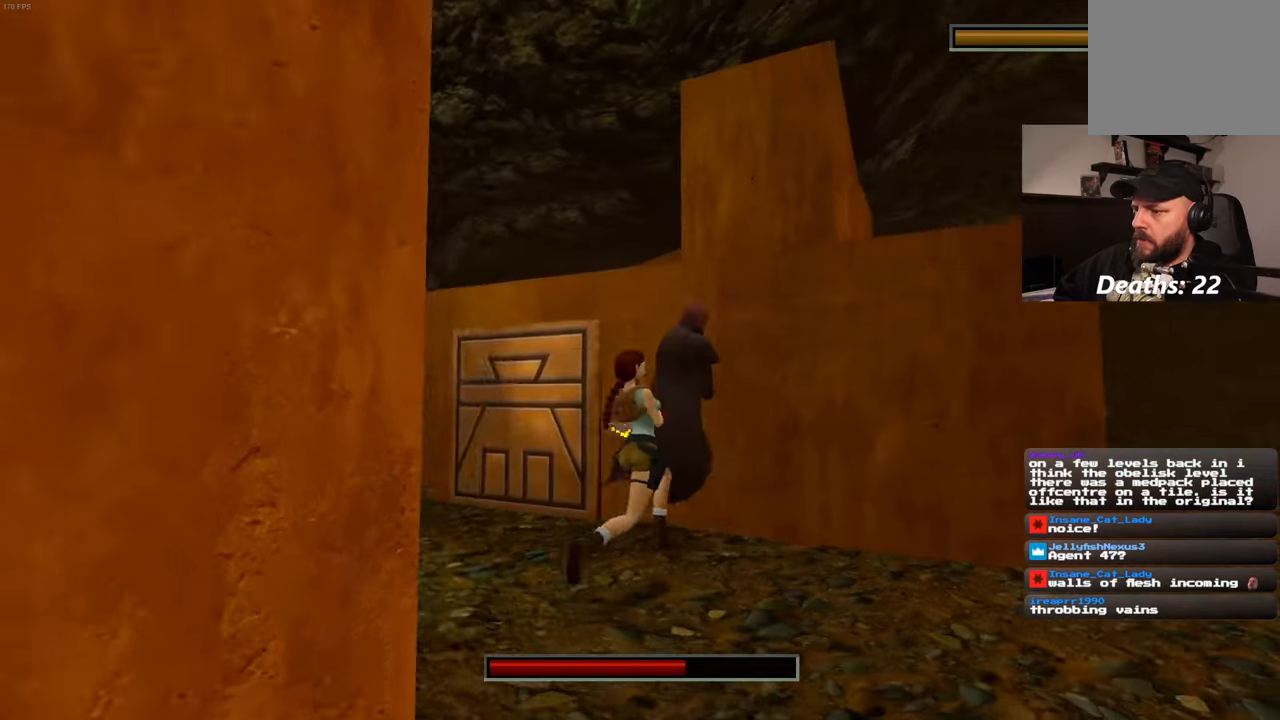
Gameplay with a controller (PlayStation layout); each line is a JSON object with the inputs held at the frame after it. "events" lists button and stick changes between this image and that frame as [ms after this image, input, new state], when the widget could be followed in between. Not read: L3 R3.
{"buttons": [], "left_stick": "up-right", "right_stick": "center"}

______________________________

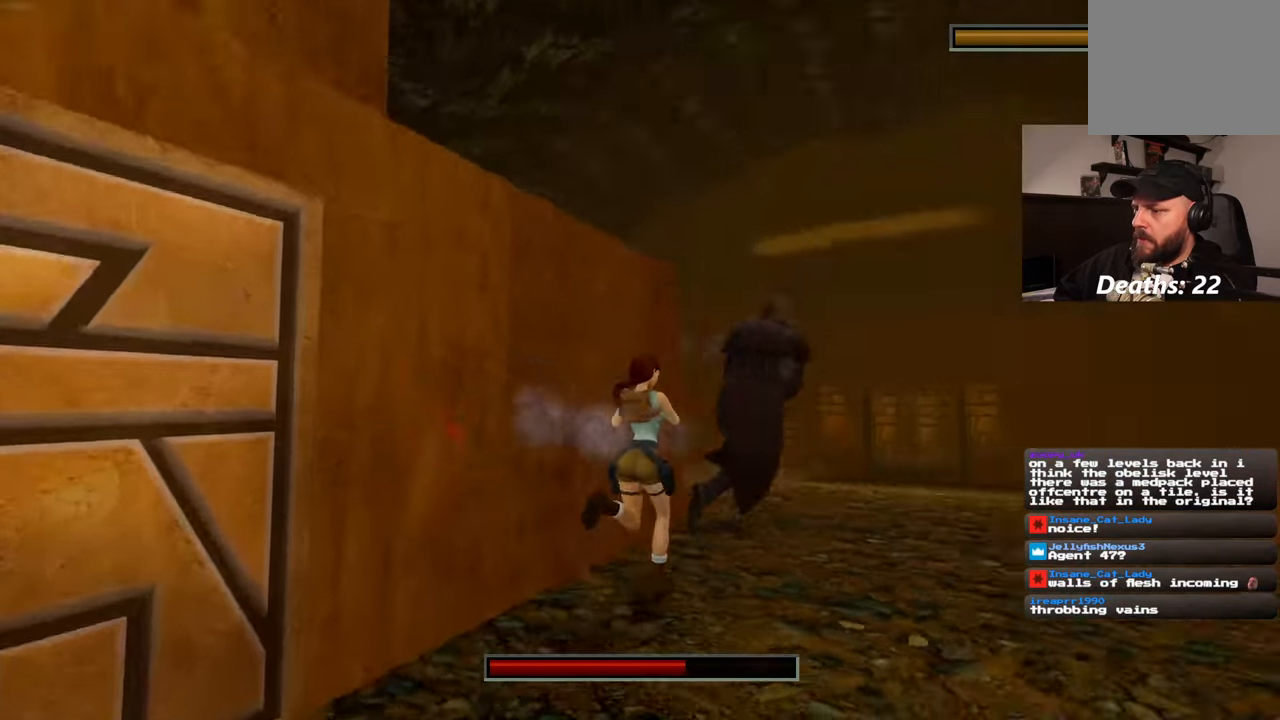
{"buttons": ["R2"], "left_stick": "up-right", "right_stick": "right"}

______________________________

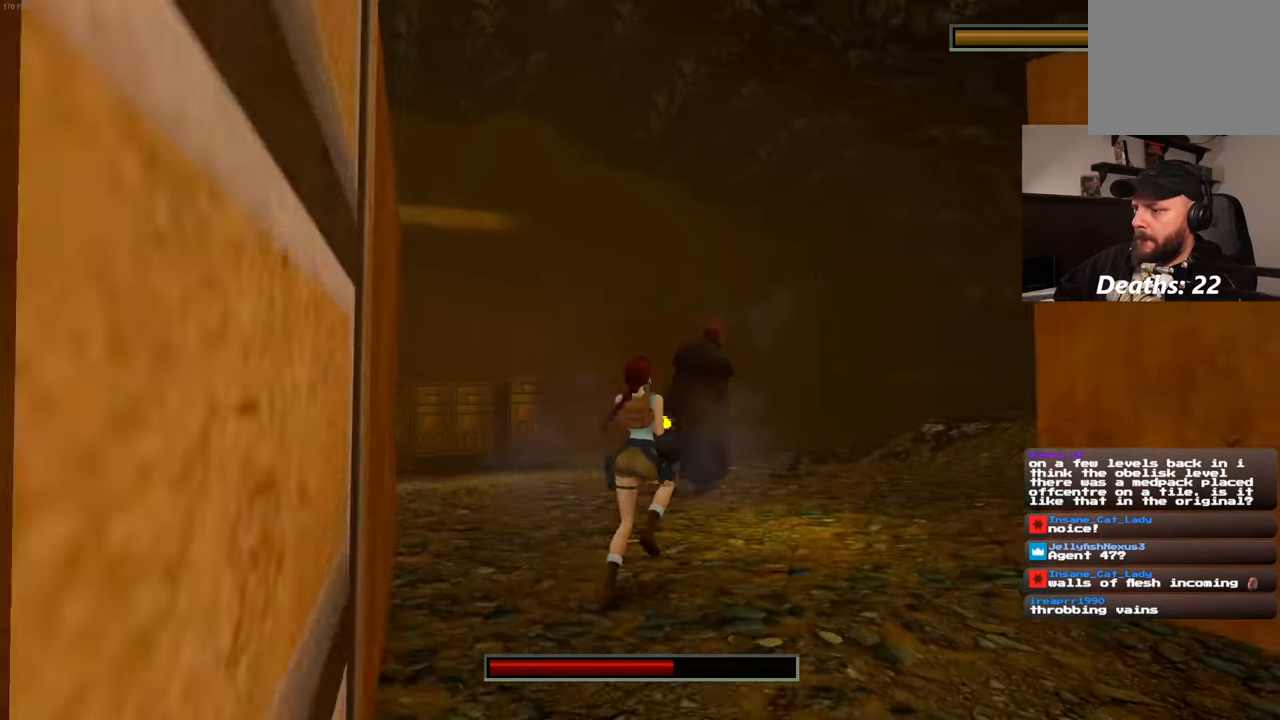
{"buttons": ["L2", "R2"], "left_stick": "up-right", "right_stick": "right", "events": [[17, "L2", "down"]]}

______________________________

§ **What is being asked**
Go through the material and copy every line in which the word "buttons" occurs.

§ **Solved exercise**
{"buttons": [], "left_stick": "up-right", "right_stick": "center"}
{"buttons": ["R2"], "left_stick": "up-right", "right_stick": "right"}
{"buttons": ["L2", "R2"], "left_stick": "up-right", "right_stick": "right", "events": [[17, "L2", "down"]]}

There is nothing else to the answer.